## TASK GOAL
Using the records that follow, work out how many lines hold the string "pour" and provide that number only.

-- MATERIAL PROVIDED follows --

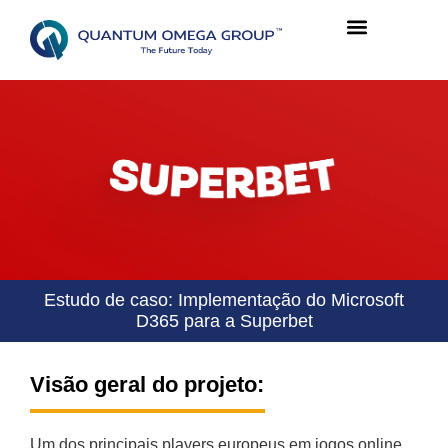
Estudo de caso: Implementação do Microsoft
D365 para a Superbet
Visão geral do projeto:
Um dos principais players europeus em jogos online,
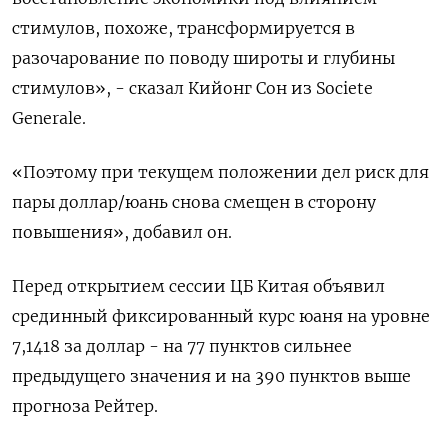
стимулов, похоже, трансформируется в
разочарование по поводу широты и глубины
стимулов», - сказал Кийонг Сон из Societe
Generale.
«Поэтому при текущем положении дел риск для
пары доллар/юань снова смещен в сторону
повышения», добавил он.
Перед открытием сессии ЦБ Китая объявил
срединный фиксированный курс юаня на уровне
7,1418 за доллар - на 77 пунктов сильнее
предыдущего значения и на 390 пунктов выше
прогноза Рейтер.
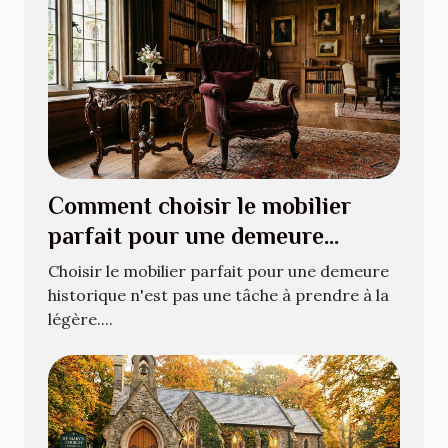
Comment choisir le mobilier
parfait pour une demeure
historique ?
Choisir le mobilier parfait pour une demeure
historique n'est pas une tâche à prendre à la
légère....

-- MATERIAL PROVIDED concluded --

## ANSWER
2